## Required work
Can you print every line of the data below verbatim, without the pictures?

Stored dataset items
Content starts
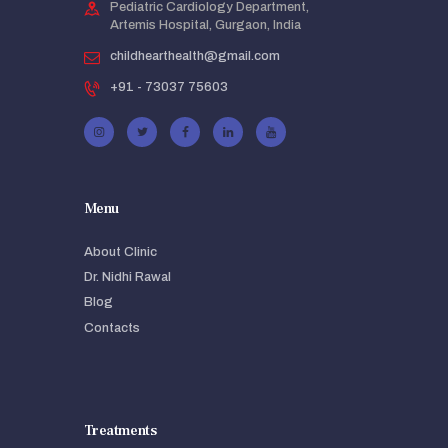
Pediatric Cardiology Department,
Artemis Hospital, Gurgaon, India
childhearthealth@gmail.com
+91 - 73037 75603
Menu
About Clinic
Dr. Nidhi Rawal
Blog
Contacts
Treatments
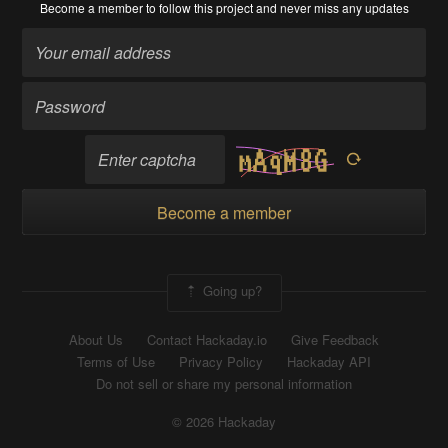
Become a member
to follow this project and never miss any updates
Become a member
Going up?
About Us
Contact Hackaday.io
Give Feedback
Terms of Use
Privacy Policy
Hackaday API
Do not sell or share my personal information
© 2026 Hackaday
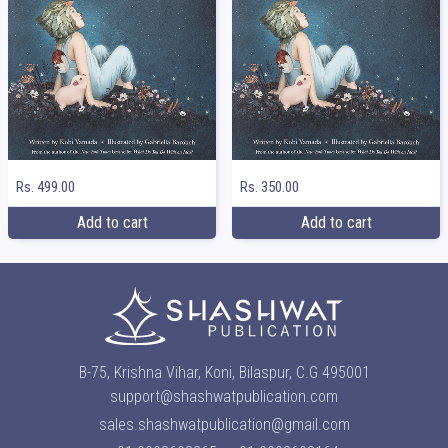
Rs. 499.00
Rs. 350.00
Add to cart
Add to cart
B-75, Krishna Vihar, Koni, Bilaspur, C.G 495001
support@shashwatpublication.com
sales.shashwatpublication@gmail.com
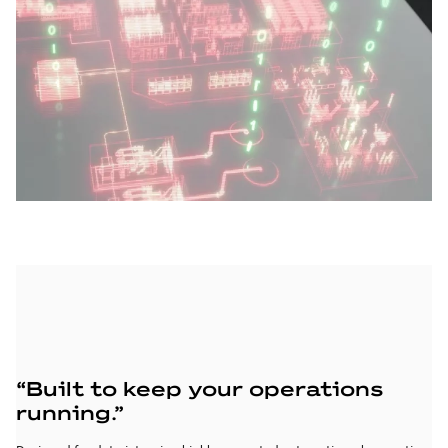
“Built to keep your operations
“
running.”
y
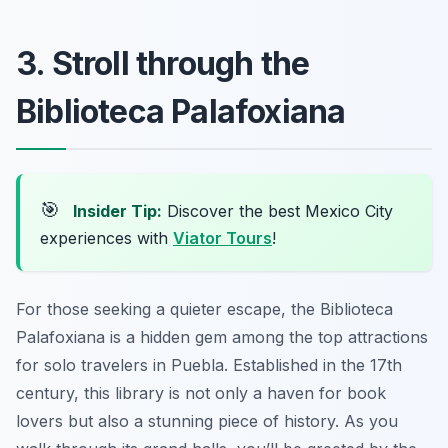
3. Stroll through the
Biblioteca Palafoxiana
🎯
Insider Tip:
Discover the best Mexico City
experiences with
Viator Tours
!
For those seeking a quieter escape, the Biblioteca
Palafoxiana is a hidden gem among the top attractions
for solo travelers in Puebla. Established in the 17th
century, this library is not only a haven for book
lovers but also a stunning piece of history. As you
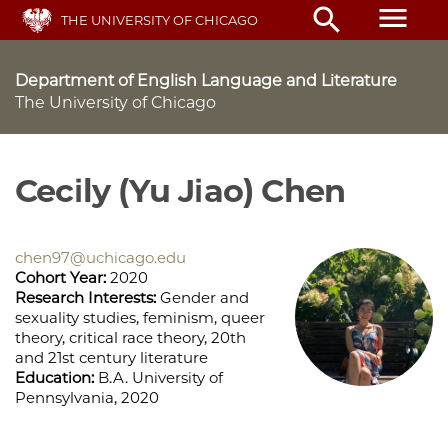
Skip
menu
search
THE UNIVERSITY OF CHICAGO
to
main
content
Department of English Language and Literature
The University of Chicago
Cecily (Yu Jiao) Chen
chen97@uchicago.edu
Cohort Year:
2020
Research Interests:
Gender and
sexuality studies, feminism, queer
theory, critical race theory, 20th
and 21st century literature
Education:
B.A. University of
Pennsylvania, 2020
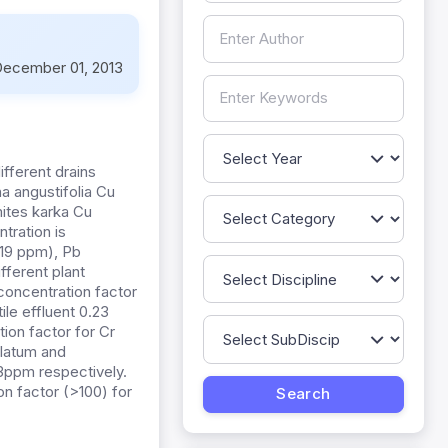
ecember 01, 2013
ifferent drains
a angustifolia Cu
ites karka Cu
tration is
.19 ppm), Pb
fferent plant
oconcentration factor
ile effluent 0.23
on factor for Cr
ulatum and
3ppm respectively.
on factor (>100) for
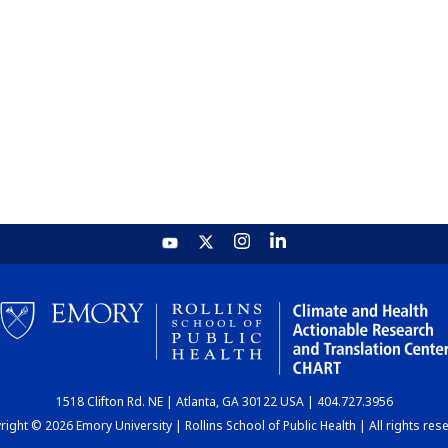
1518 Clifton Rd. NE | Atlanta, GA 30122 USA | 404.727.3956
ight © 2026 Emory University | Rollins School of Public Health | All rights res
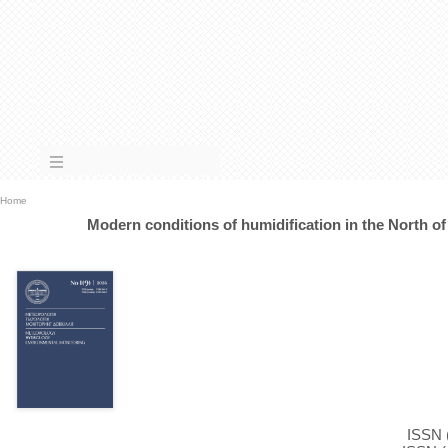
Home
Modern conditions of humidification in the North of
ISSN (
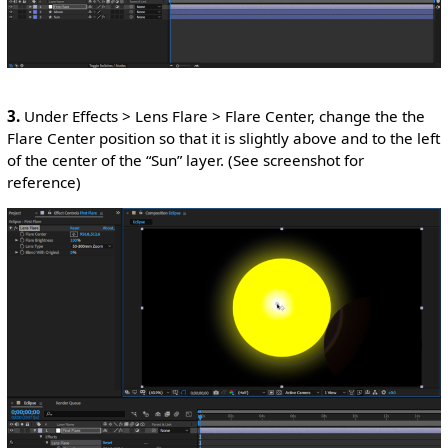
3.
Under Effects > Lens Flare > Flare Center, change the the
Flare Center position so that it is slightly above and to the left
of the center of the “Sun” layer. (See screenshot for
reference)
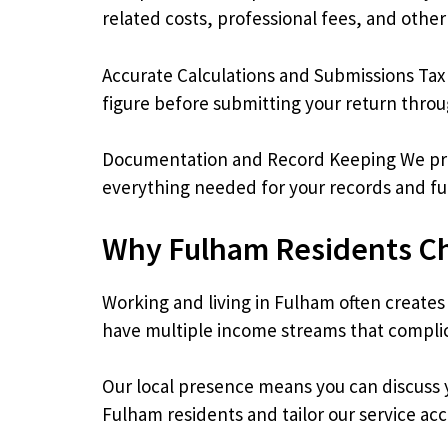
related costs, professional fees, and othe
Accurate Calculations and Submissions Tax
figure before submitting your return thr
Documentation and Record Keeping We prov
everything needed for your records and fu
Why Fulham Residents C
Working and living in Fulham often creates
have multiple income streams that complica
Our local presence means you can discuss y
Fulham residents and tailor our service acc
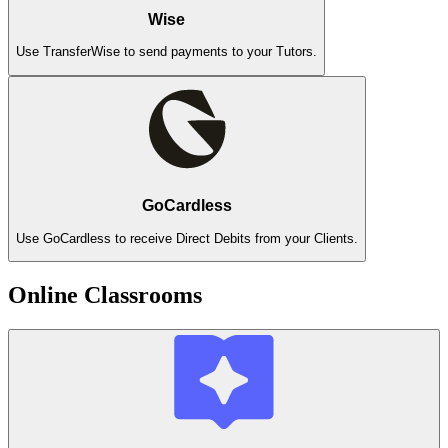
Wise
Use TransferWise to send payments to your Tutors.
GoCardless
Use GoCardless to receive Direct Debits from your Clients.
Online Classrooms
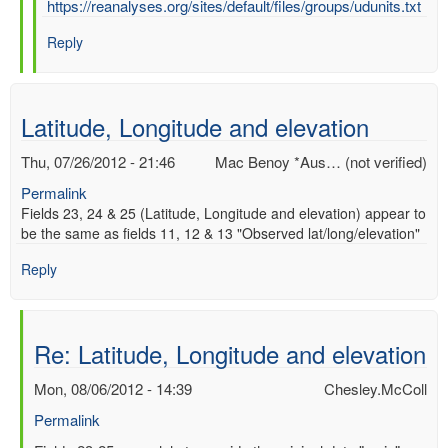
In
https://reanalyses.org/sites/default/files/groups/udunits.txt
reply
Reply
to
Re:
UD
UNITS
Latitude, Longitude and elevation
by
Chesley.McColl
Thu, 07/26/2012 - 21:46
Mac Benoy *Aus… (not verified)
Permalink
Fields 23, 24 & 25 (Latitude, Longitude and elevation) appear to
be the same as fields 11, 12 & 13 "Observed lat/long/elevation"
Reply
Re: Latitude, Longitude and elevation
Mon, 08/06/2012 - 14:39
Chesley.McColl
Permalink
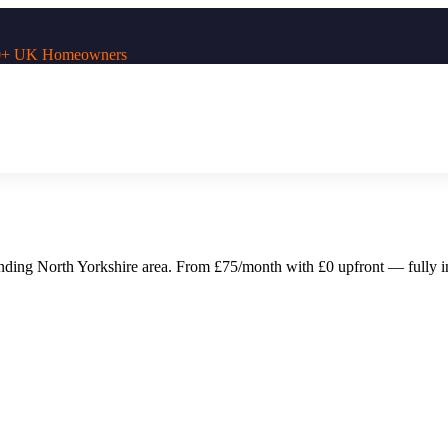
,000+ UK Homeowners
unding
North Yorkshire
area. From £75/month with £0 upfront — fully ins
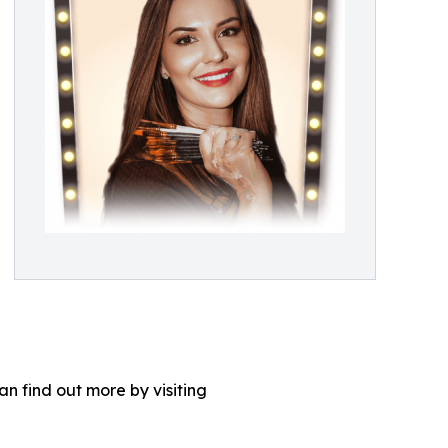
n find out more by visiting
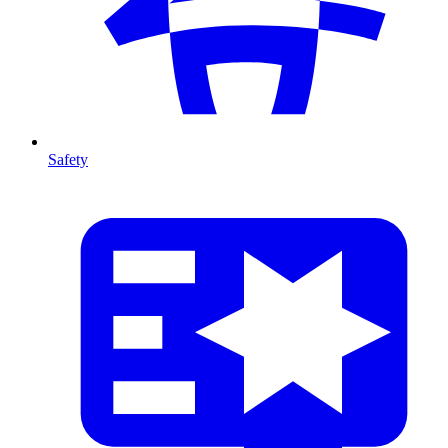
Safety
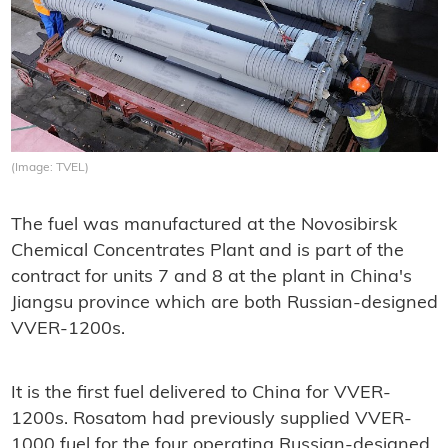
(Image: TVEL)
The fuel was manufactured at the Novosibirsk
Chemical Concentrates Plant and is part of the
contract for units 7 and 8 at the plant in China's
Jiangsu province which are both Russian-designed
VVER-1200s.
It is the first fuel delivered to China for VVER-
1200s. Rosatom had previously supplied VVER-
1000 fuel for the four operating Russian-designed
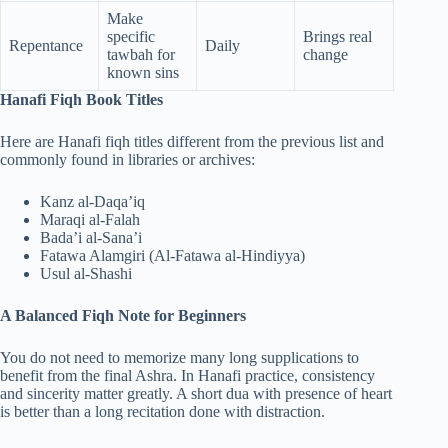
Make
specific
Brings real
Repentance
Daily
tawbah for
change
known sins
Hanafi Fiqh Book Titles
Here are Hanafi fiqh titles different from the previous list and
commonly found in libraries or archives:
Kanz al-Daqa’iq
Maraqi al-Falah
Bada’i al-Sana’i
Fatawa Alamgiri (Al-Fatawa al-Hindiyya)
Usul al-Shashi
A Balanced Fiqh Note for Beginners
You do not need to memorize many long supplications to
benefit from the final Ashra. In Hanafi practice, consistency
and sincerity matter greatly. A short dua with presence of heart
is better than a long recitation done with distraction.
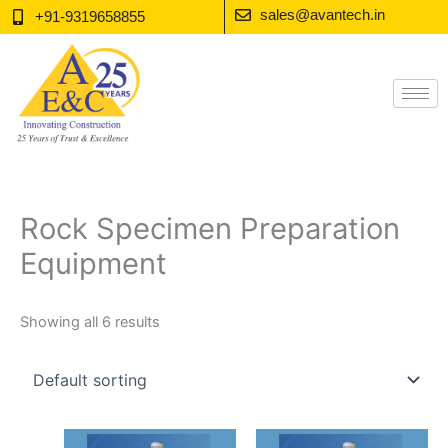
Skip
sales@avantech.in
+91-9319658855
to
content
Rock Specimen Preparation
Equipment
Showing all 6 results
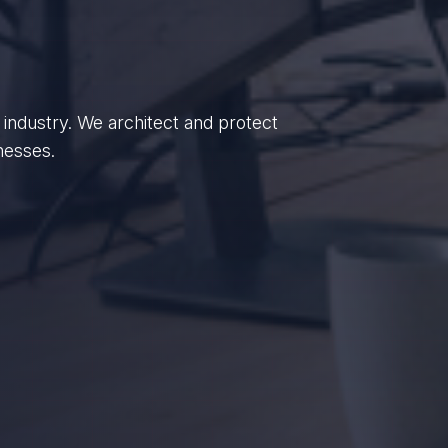
enterprises, we empower British
dance.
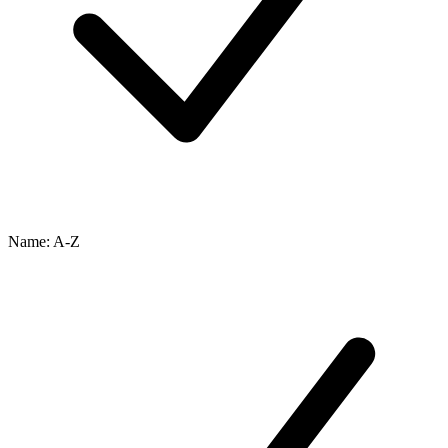
Name: A-Z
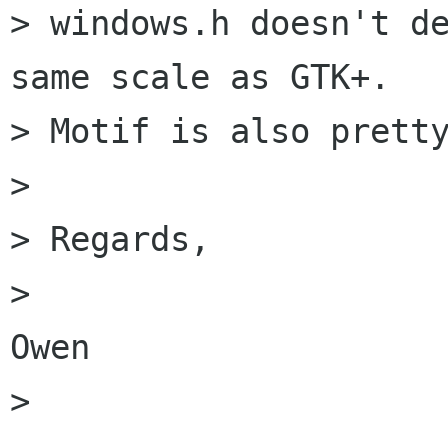
> windows.h doesn't de
same scale as GTK+.

> Motif is also pretty
> 

> Regards,

> 						
Owen

> 
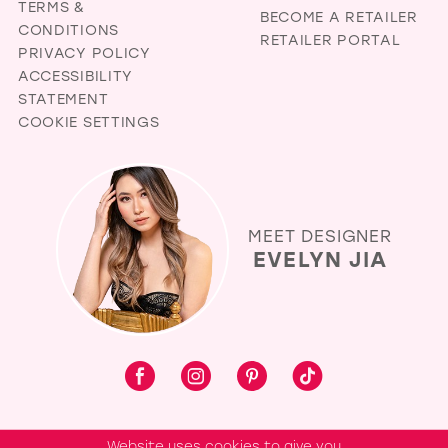
TERMS &
BECOME A RETAILER
CONDITIONS
RETAILER PORTAL
PRIVACY POLICY
ACCESSIBILITY
STATEMENT
COOKIE SETTINGS
MEET DESIGNER
EVELYN JIA
Website uses cookies to give you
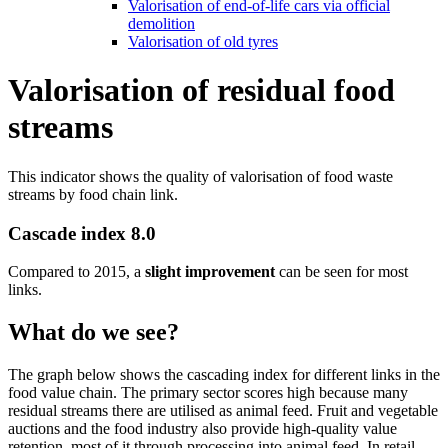
Valorisation of end-of-life cars via official
demolition
Valorisation of old tyres
Valorisation of residual food
streams
This indicator shows the quality of valorisation of food waste
streams by food chain link.
Cascade index 8.0
Compared to 2015, a
slight improvement
can be seen for most
links.
What do we see?
The graph below shows the cascading index for different links in the
food value chain. The primary sector scores high because many
residual streams there are utilised as animal feed. Fruit and vegetable
auctions and the food industry also provide high-quality value
retention, most of it through processing into animal feed. In retail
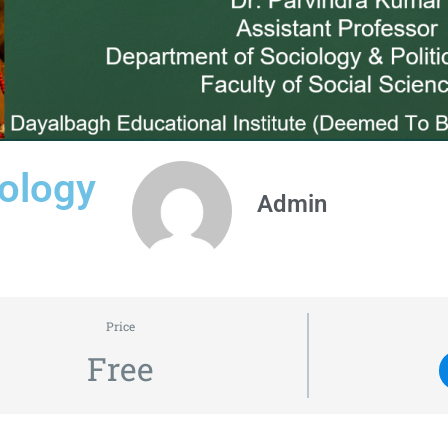
ology
Admin
Price
Free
Content ends
## Solved problem
Pediatric Cardiology Department,
Artemis Hospital, Gurgaon, India
childhearthealth@gmail.com
+91 - 73037 75603
Menu
About Clinic
Dr. Nidhi Rawal
Blog
Contacts
Treatments
Become a member
to follow this project and never miss any updates
Become a member
Going up?
About Us
Contact Hackaday.io
Give Feedback
Terms of Use
Privacy Policy
Hackaday API
Do not sell or share my personal information
© 2026 Hackaday
Rs. 499.00
Rs. 350.00
Add to cart
Add to cart
B-75, Krishna Vihar, Koni, Bilaspur, C.G 495001
support@shashwatpublication.com
sales.shashwatpublication@gmail.com
“Built to keep your operations
“
running.”
y
3. Stroll through the
Biblioteca Palafoxiana
🎯
Insider Tip:
Discover the best Mexico City
experiences with
Viator Tours
!
For those seeking a quieter escape, the Biblioteca
Palafoxiana is a hidden gem among the top attractions
for solo travelers in Puebla. Established in the 17th
century, this library is not only a haven for book
lovers but also a stunning piece of history. As you
Skip
menu
search
THE UNIVERSITY OF CHICAGO
to
main
content
Department of English Language and Literature
The University of Chicago
Cecily (Yu Jiao) Chen
chen97@uchicago.edu
Cohort Year:
2020
Research Interests:
Gender and
sexuality studies, feminism, queer
theory, critical race theory, 20th
and 21st century literature
Education:
B.A. University of
Pennsylvania, 2020
ecember 01, 2013
ifferent drains
a angustifolia Cu
ites karka Cu
tration is
.19 ppm), Pb
fferent plant
oconcentration factor
ile effluent 0.23
on factor for Cr
ulatum and
3ppm respectively.
on factor (>100) for
1518 Clifton Rd. NE | Atlanta, GA 30122 USA | 404.727.3956
ight © 2026 Emory University | Rollins School of Public Health | All rights res
Home
Modern conditions of humidification in the North of
ISSN (
3.
Under Effects > Lens Flare > Flare Center, change the the
Flare Center position so that it is slightly above and to the left
of the center of the “Sun” layer. (See screenshot for
reference)
related costs, professional fees, and othe
Accurate Calculations and Submissions Tax
figure before submitting your return thr
Documentation and Record Keeping We prov
everything needed for your records and fu
Why Fulham Residents C
Working and living in Fulham often creates
have multiple income streams that complica
Our local presence means you can discuss y
Fulham residents and tailor our service acc
Wise
Use TransferWise to send payments to your Tutors.
GoCardless
Use GoCardless to receive Direct Debits from your Clients.
Online Classrooms
In
https://reanalyses.org/sites/default/files/groups/udunits.txt
reply
Reply
to
Re:
UD
UNITS
Latitude, Longitude and elevation
by
Chesley.McColl
Thu, 07/26/2012 - 21:46
Mac Benoy *Aus… (not verified)
Permalink
Fields 23, 24 & 25 (Latitude, Longitude and elevation) appear to
be the same as fields 11, 12 & 13 "Observed lat/long/elevation"
Reply
Re: Latitude, Longitude and elevation
Mon, 08/06/2012 - 14:39
Chesley.McColl
Permalink
,000+ UK Homeowners
unding
North Yorkshire
area. From £75/month with £0 upfront — fully ins
n find out more by visiting
Safety
(Image: TVEL)
The fuel was manufactured at the Novosibirsk
Chemical Concentrates Plant and is part of the
contract for units 7 and 8 at the plant in China's
Jiangsu province which are both Russian-designed
VVER-1200s.
It is the first fuel delivered to China for VVER-
1200s. Rosatom had previously supplied VVER-
1000 fuel for the four operating Russian-designed
Make
specific
Brings real
Repentance
Daily
tawbah for
change
known sins
Hanafi Fiqh Book Titles
Here are Hanafi fiqh titles different from the previous list and
commonly found in libraries or archives:
Kanz al-Daqa’iq
Maraqi al-Falah
Bada’i al-Sana’i
Fatawa Alamgiri (Al-Fatawa al-Hindiyya)
Usul al-Shashi
A Balanced Fiqh Note for Beginners
You do not need to memorize many long supplications to
benefit from the final Ashra. In Hanafi practice, consistency
and sincerity matter greatly. A short dua with presence of heart
is better than a long recitation done with distraction.
Skip
sales@avantech.in
+91-9319658855
to
content
Rock Specimen Preparation
Equipment
Showing all 6 results
enterprises, we empower British
dance.
Name: A-Z
> windows.h doesn't de
same scale as GTK+.

> Motif is also pretty
> 

> Regards,

> 						
Owen

> 
TERMS &
BECOME A RETAILER
CONDITIONS
RETAILER PORTAL
PRIVACY POLICY
ACCESSIBILITY
STATEMENT
COOKIE SETTINGS
MEET DESIGNER
EVELYN JIA
Website uses cookies to give you
Valorisation of end-of-life cars via official
demolition
Valorisation of old tyres
Valorisation of residual food
streams
This indicator shows the quality of valorisation of food waste
streams by food chain link.
Cascade index 8.0
Compared to 2015, a
slight improvement
can be seen for most
links.
What do we see?
The graph below shows the cascading index for different links in the
food value chain. The primary sector scores high because many
residual streams there are utilised as animal feed. Fruit and vegetable
auctions and the food industry also provide high-quality value
retention, most of it through processing into animal feed. In retail
ology
Admin
Price
Free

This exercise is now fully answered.